Blind or US-guided FNAB may be the practice, often for advanced d

Blind or US-guided FNAB may be the practice, often for Gamma-secretase inhibitor advanced disease. Practising under such circumstances requires a high level of basic diagnostic skill without the crutch of fancy ancillary tests. A diagnostic algorithm based on generic pattern recognition

cum cell profiling to map out the possible liver mass lesions, benign/malignant, solid/cystic, primary/secondary, would be of great help (20,21). The authors stress the importance Inhibitors,research,lifescience,medical of integrative clinicopathologic and radiologic correlation for the final diagnosis of liver mass lesions. This review is suitable reading for general non-cytopathology community. It enlightens them on the similarities of some liver conditions and the difficulties faced by cytopathologists in addressing small tissue samples of mass lesion from an organ as complex and diverse as the Inhibitors,research,lifescience,medical liver. The diagnostic tribulations are accentuated in the

absence of diagnostic aids, such as immunohistochemistry. Acknowledgements Disclosure: The author declares no conflict of interest.
The main indication for fine needle aspiration Inhibitors,research,lifescience,medical (FNA) of the liver is in the diagnosis of focal mass lesions. This includes both primary as well as metastatic neoplasms. Blind percutaneous biopsy with a large core needle is the preferred method for evaluating diffuse liver diseases (hepatitis, cirrhosis) where architectural details are important. FNA is not useful in identifying Inhibitors,research,lifescience,medical diffuse liver disorders such as hepatitis or cirrhosis, but may be employed to rule out neoplasms from the differential diagnosis when inflammatory or diffuse liver diseases appear to be non-homogenous or mimic mass-like lesions on radiology.

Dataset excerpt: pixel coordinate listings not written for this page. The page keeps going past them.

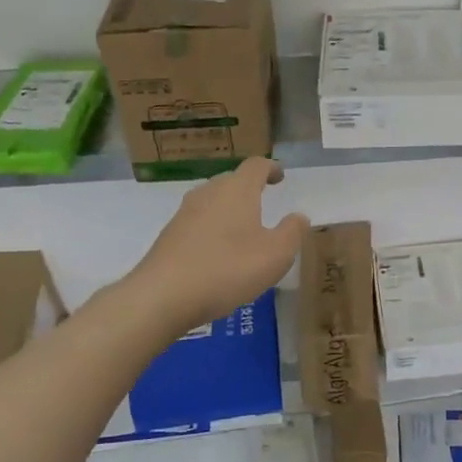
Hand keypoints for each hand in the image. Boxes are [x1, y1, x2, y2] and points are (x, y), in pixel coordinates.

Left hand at [130, 158, 308, 330]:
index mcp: (237, 191)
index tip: (280, 177)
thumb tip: (298, 216)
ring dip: (229, 209)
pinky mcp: (169, 235)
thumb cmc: (228, 269)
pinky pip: (198, 222)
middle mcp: (208, 193)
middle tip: (264, 202)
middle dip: (249, 188)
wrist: (163, 295)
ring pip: (213, 201)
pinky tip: (218, 252)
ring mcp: (184, 213)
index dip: (271, 168)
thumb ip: (292, 232)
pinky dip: (213, 228)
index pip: (256, 166)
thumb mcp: (275, 255)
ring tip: (243, 229)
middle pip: (232, 180)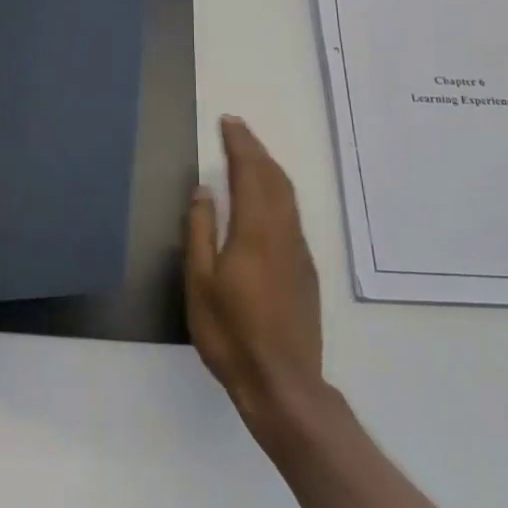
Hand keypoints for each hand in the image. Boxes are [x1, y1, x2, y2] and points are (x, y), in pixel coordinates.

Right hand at [185, 117, 324, 429]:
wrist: (283, 384)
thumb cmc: (231, 334)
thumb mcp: (200, 283)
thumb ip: (200, 231)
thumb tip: (204, 189)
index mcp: (255, 231)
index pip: (250, 173)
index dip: (240, 144)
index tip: (228, 122)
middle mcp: (283, 233)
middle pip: (274, 178)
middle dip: (256, 149)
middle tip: (237, 130)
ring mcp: (299, 252)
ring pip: (288, 195)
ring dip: (269, 168)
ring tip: (251, 155)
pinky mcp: (306, 270)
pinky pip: (292, 214)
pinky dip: (278, 191)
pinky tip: (267, 199)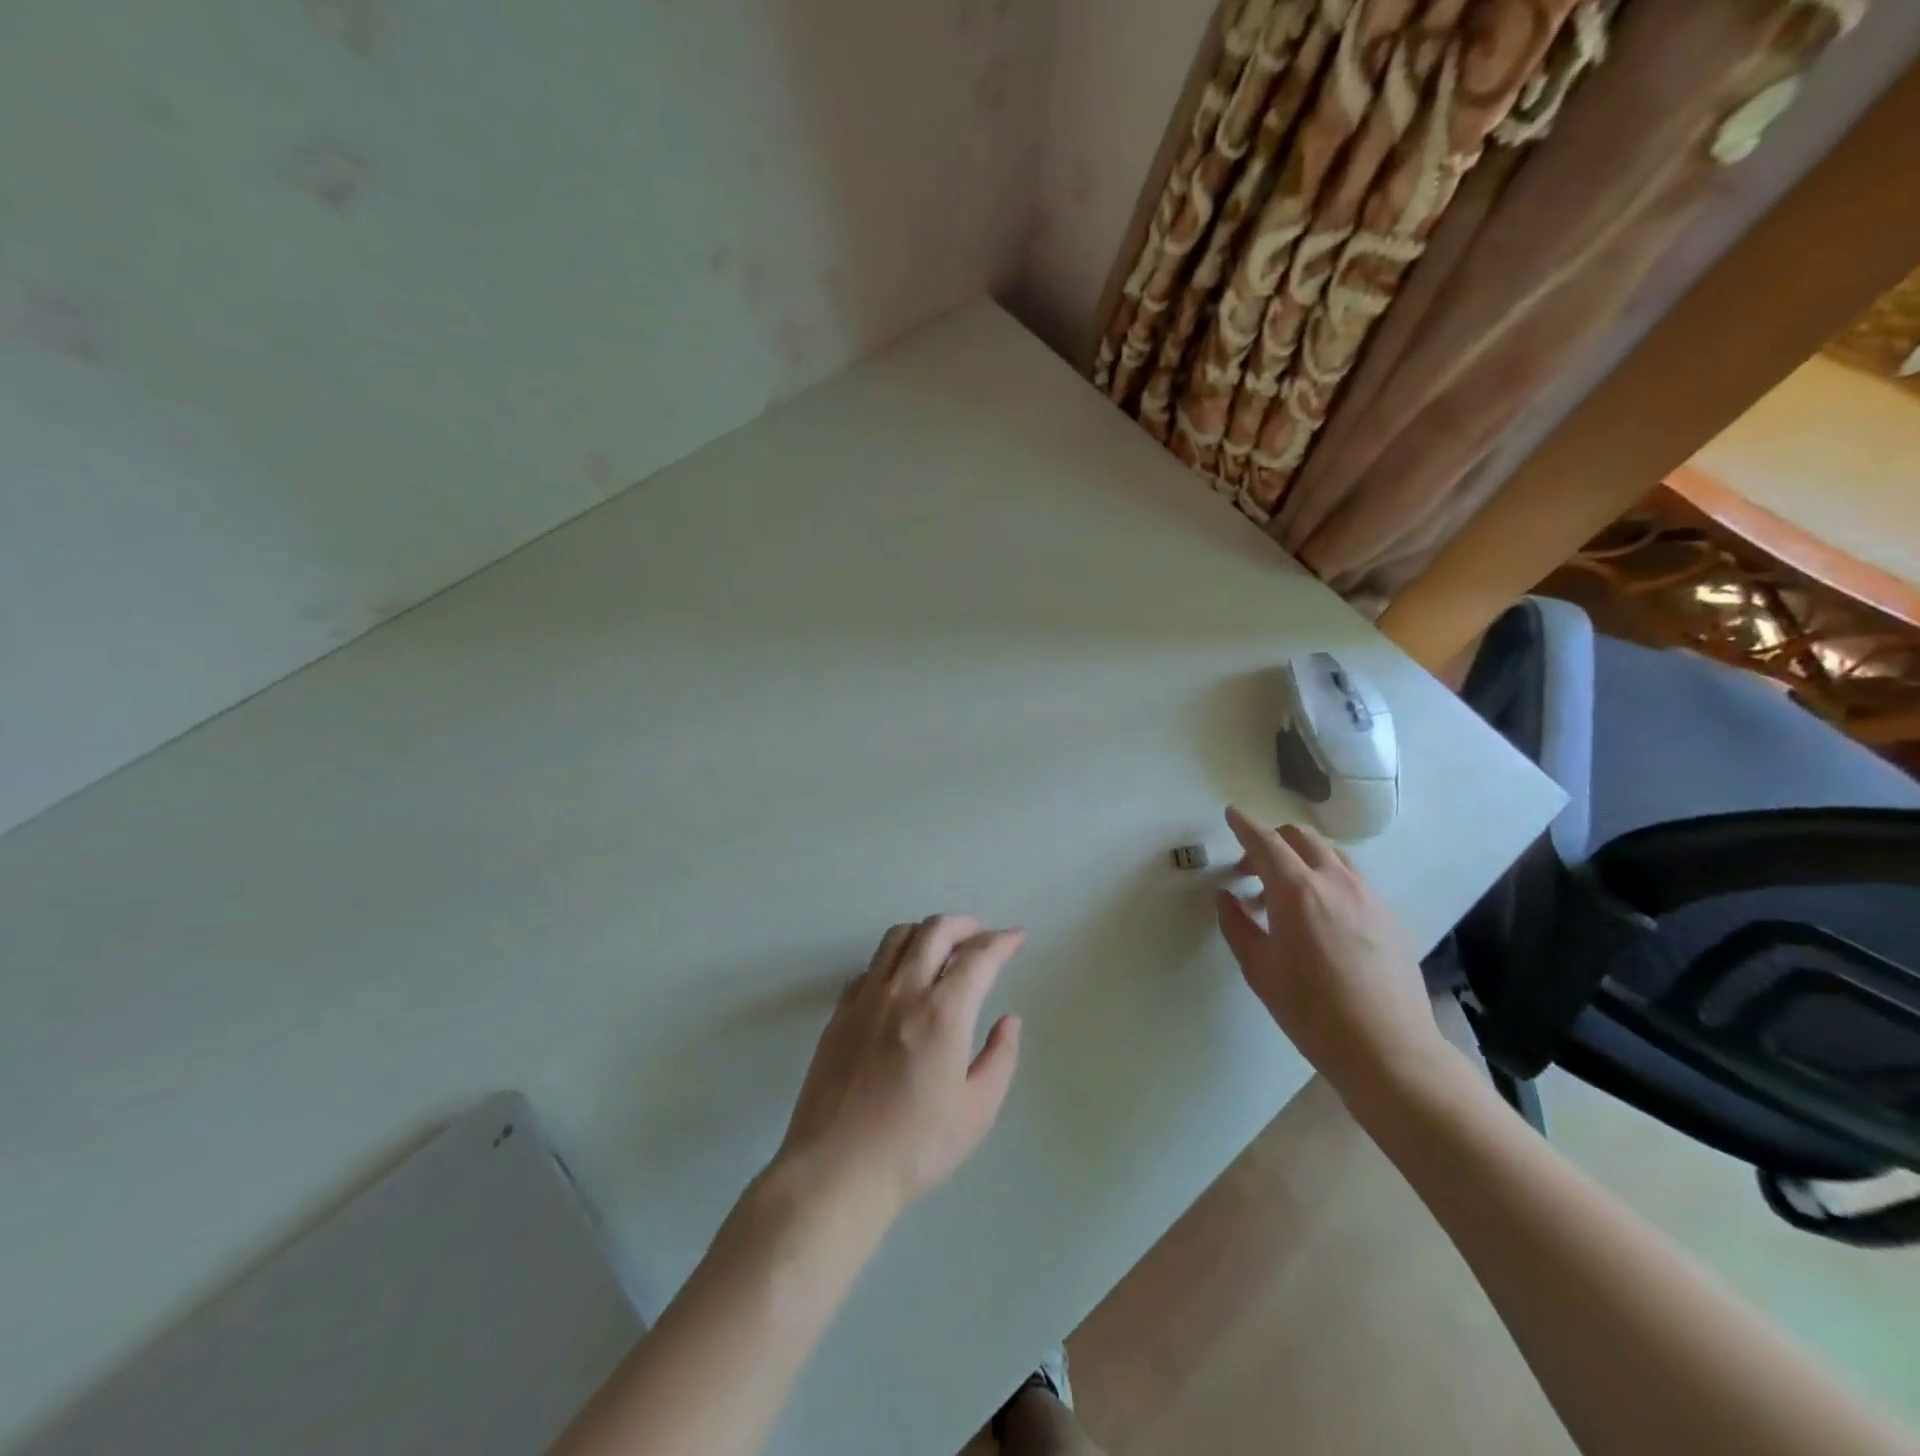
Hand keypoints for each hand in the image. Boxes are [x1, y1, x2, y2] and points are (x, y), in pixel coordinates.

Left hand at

The definition of FNA is arbitrarily defined as that performed with needles of 1mm diameter or less, so practically any needles smaller than 19 G. FNA is usually performed percutaneously via abdominal/lower thoracic wall with a 22-23 G needle, 80-150 mm in length, Inhibitors,research,lifescience,medical under CT or ultrasound

guidance, or EUS for smaller masses. Blind needle aspirates may be performed for large palpable masses (1). FNA is a rapid, safe and extremely cost effective method for diagnosis. Studies have shown FNA to be more sensitive (81-93.5%) and specific technique Idoxuridine for diagnosing malignancy than conventional biopsy in experienced hands (2,3). The smaller diameter of the needle allows more extensive and multiple samples to be obtained; any region of the liver, including lesions in the left lobe and the porta hepatis may be sampled (which is too risky to perform using large bore needles). Multiple samples are easy to obtain, allowing for greater sampling. All portions of the liver can be safely sampled. Sensitivity and specificity of malignant diagnoses are high. False positive diagnoses are uncommon (4).